The discussion above demonstrates clearly, however, that the minimum information content of the protobiont must be in the range of hundreds of thousands to several million bits. Scenarios on the origin of life must show how a complexity of that magnitude, which is characteristic of organisms, was generated. (p.244)
That such scenarios do not exist is the basis of William Dembski’s book Intelligent Design. The subtle difference is that Yockey probably would say that we never can know whether such scenarios are true or not. The reader of Yockey’s book soon notices that Yockey attacks paradigms as: the existence of primeval soup (Ch 8), the origin of life from primeval soup (Ch 9) and self-organization (Ch 10).

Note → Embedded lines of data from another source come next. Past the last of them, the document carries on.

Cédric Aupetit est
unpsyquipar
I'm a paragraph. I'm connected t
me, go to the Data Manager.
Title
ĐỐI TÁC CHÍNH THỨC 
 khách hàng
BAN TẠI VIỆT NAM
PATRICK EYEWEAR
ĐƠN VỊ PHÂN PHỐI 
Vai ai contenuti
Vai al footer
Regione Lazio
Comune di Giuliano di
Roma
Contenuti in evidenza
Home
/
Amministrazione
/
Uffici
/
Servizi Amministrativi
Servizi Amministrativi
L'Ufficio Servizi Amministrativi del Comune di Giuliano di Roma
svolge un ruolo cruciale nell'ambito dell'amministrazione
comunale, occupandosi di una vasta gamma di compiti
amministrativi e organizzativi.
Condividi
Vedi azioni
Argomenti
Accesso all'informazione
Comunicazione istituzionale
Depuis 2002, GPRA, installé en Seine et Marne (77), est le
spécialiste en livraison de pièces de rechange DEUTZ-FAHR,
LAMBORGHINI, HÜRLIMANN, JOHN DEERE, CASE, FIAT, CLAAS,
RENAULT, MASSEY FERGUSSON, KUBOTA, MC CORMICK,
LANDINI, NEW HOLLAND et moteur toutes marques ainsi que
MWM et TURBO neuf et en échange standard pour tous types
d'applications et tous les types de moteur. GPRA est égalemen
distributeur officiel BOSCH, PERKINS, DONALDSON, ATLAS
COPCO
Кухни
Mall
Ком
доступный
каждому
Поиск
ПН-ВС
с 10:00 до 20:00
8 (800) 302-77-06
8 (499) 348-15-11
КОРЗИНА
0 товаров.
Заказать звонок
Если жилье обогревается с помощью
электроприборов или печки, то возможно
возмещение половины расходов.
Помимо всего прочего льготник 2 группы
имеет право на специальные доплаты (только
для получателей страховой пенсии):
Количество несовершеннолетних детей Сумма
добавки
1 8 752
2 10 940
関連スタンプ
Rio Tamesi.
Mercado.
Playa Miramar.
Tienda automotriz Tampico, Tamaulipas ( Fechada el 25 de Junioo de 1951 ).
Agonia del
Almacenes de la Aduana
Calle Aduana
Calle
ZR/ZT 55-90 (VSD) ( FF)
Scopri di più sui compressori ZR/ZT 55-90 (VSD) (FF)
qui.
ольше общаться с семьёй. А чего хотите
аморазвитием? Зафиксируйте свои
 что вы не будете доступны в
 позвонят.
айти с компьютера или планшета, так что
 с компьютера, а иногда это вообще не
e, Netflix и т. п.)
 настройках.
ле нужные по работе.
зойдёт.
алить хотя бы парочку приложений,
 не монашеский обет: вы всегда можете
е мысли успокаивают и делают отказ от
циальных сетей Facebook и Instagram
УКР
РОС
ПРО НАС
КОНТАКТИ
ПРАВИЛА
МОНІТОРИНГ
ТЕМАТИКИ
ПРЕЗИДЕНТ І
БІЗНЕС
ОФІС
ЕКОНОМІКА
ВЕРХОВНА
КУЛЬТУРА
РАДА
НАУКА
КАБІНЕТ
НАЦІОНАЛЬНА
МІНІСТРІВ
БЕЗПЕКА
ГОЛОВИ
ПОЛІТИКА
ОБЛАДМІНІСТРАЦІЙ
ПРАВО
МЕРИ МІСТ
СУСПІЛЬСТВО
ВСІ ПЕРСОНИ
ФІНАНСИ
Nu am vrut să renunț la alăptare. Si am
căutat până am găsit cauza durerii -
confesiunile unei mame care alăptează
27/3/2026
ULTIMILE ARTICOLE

Yockey claims and demonstrates that “there is no evidence for a primeval soup” (ch 8.4) and is very critical of the current theories of the origin of life:
The belief that life on earth arose spontaneously from non-living matter, is simply a matter of faith in strict reductionism and is based entirely on ideology. (p284)
This is identical to what a creationist such as Phillip Johnson [2] believes. The difference is that Yockey’s statements are inspired by a thorough analysis of the information content of DNA and proteins and his subsequent realisation that there is too much information to have arisen by chance alone. Furthermore, Yockey does not conclude ‘design’. Despite his agnosticism, Yockey claims that we know that life originated on Earth. The explanation may be beyond human reasoning powers (agnostic!). Scientists should admit ignorance. We must accept the existence of life as an axiom (p335). Yockey claims that all textbooks written for college undergraduates present the primeval soup paradigm as an established fact. I checked Ridley (1996) [3]: Yockey is right about this one.